**Exercise instructions:**
The answer should hold every line of the listing, unchanged and free of images.

++++++

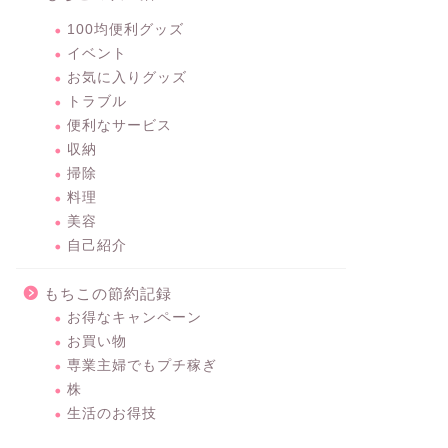
next
100均便利グッズ
イベント
お気に入りグッズ
トラブル
便利なサービス
収納
掃除
料理
美容
自己紹介
もちこの節約記録
お得なキャンペーン
お買い物
専業主婦でもプチ稼ぎ
株
生活のお得技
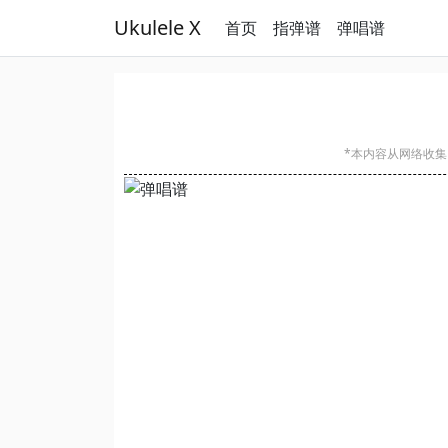
Ukulele X
首页
指弹谱
弹唱谱
*本内容从网络收集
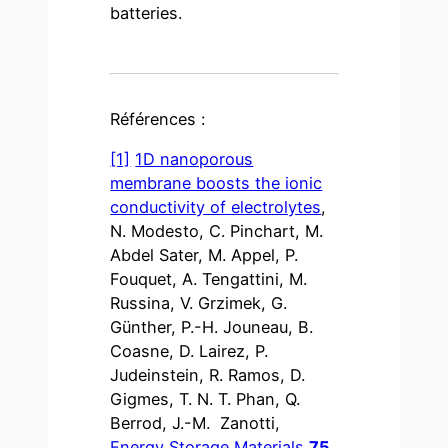
batteries.
Références :
[1]
1D nanoporous
membrane boosts the ionic
conductivity of electrolytes
,
N. Modesto, C. Pinchart, M.
Abdel Sater, M. Appel, P.
Fouquet, A. Tengattini, M.
Russina, V. Grzimek, G.
Günther, P.-H. Jouneau, B.
Coasne, D. Lairez, P.
Judeinstein, R. Ramos, D.
Gigmes, T. N. T. Phan, Q.
Berrod, J.-M. Zanotti,
Energy Storage Materials
75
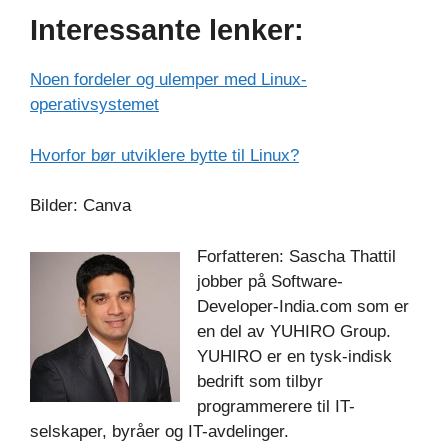
Interessante lenker:
Noen fordeler og ulemper med Linux-
operativsystemet
Hvorfor bør utviklere bytte til Linux?
Bilder: Canva
Forfatteren: Sascha Thattil
jobber på Software-
Developer-India.com som er
en del av YUHIRO Group.
YUHIRO er en tysk-indisk
bedrift som tilbyr
programmerere til IT-
selskaper, byråer og IT-avdelinger.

++++++

**Answer section:**
next
100均便利グッズ
イベント
お気に入りグッズ
トラブル
便利なサービス
収納
掃除
料理
美容
自己紹介
もちこの節約記録
お得なキャンペーン
お買い物
専業主婦でもプチ稼ぎ
株
生活のお得技
Ukulele X
首页
指弹谱
弹唱谱
*本内容从网络收集
batteries.
Références :
[1]
1D nanoporous
membrane boosts the ionic
conductivity of electrolytes
,
N. Modesto, C. Pinchart, M.
Abdel Sater, M. Appel, P.
Fouquet, A. Tengattini, M.
Russina, V. Grzimek, G.
Günther, P.-H. Jouneau, B.
Coasne, D. Lairez, P.
Judeinstein, R. Ramos, D.
Gigmes, T. N. T. Phan, Q.
Berrod, J.-M. Zanotti,
Energy Storage Materials
75
Interessante lenker:
Noen fordeler og ulemper med Linux-
operativsystemet
Hvorfor bør utviklere bytte til Linux?
Bilder: Canva
Forfatteren: Sascha Thattil
jobber på Software-
Developer-India.com som er
en del av YUHIRO Group.
YUHIRO er en tysk-indisk
bedrift som tilbyr
programmerere til IT-
selskaper, byråer og IT-avdelinger.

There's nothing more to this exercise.